▶ **Exercise instructions**
Print every line of the material below verbatim, with nothing changed, added, or left out.

Collected data entries
* start *

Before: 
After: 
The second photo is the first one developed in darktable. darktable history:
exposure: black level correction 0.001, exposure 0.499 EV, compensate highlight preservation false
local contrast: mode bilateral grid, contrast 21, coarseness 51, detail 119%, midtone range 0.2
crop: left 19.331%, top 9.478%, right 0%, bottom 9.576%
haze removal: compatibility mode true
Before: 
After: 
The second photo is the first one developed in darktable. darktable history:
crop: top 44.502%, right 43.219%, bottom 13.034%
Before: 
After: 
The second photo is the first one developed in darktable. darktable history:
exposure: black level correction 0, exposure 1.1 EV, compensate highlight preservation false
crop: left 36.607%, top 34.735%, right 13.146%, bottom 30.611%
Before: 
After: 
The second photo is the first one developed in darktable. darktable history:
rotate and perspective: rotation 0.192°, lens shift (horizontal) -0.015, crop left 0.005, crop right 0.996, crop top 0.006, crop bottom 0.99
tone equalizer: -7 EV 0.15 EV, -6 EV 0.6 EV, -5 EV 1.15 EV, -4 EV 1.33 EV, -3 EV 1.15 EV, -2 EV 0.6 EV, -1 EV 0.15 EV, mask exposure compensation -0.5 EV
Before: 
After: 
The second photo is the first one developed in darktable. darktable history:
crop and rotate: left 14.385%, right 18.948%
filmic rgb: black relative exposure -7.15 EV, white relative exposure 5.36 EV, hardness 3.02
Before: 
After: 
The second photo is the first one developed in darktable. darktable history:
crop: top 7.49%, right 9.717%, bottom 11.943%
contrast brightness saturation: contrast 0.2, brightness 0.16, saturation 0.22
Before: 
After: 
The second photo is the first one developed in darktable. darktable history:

* end *

▶ **Result of this exercise**
Before: 
After: 
The second photo is the first one developed in darktable. darktable history:
exposure: black level correction 0.001, exposure 0.499 EV, compensate highlight preservation false
local contrast: mode bilateral grid, contrast 21, coarseness 51, detail 119%, midtone range 0.2
crop: left 19.331%, top 9.478%, right 0%, bottom 9.576%
haze removal: compatibility mode true
Before: 
After: 
The second photo is the first one developed in darktable. darktable history:
crop: top 44.502%, right 43.219%, bottom 13.034%
Before: 
After: 
The second photo is the first one developed in darktable. darktable history:
exposure: black level correction 0, exposure 1.1 EV, compensate highlight preservation false
crop: left 36.607%, top 34.735%, right 13.146%, bottom 30.611%
Before: 
After: 
The second photo is the first one developed in darktable. darktable history:
rotate and perspective: rotation 0.192°, lens shift (horizontal) -0.015, crop left 0.005, crop right 0.996, crop top 0.006, crop bottom 0.99
tone equalizer: -7 EV 0.15 EV, -6 EV 0.6 EV, -5 EV 1.15 EV, -4 EV 1.33 EV, -3 EV 1.15 EV, -2 EV 0.6 EV, -1 EV 0.15 EV, mask exposure compensation -0.5 EV
Before: 
After: 
The second photo is the first one developed in darktable. darktable history:
crop and rotate: left 14.385%, right 18.948%
filmic rgb: black relative exposure -7.15 EV, white relative exposure 5.36 EV, hardness 3.02
Before: 
After: 
The second photo is the first one developed in darktable. darktable history:
crop: top 7.49%, right 9.717%, bottom 11.943%
contrast brightness saturation: contrast 0.2, brightness 0.16, saturation 0.22
Before: 
After: 
The second photo is the first one developed in darktable. darktable history:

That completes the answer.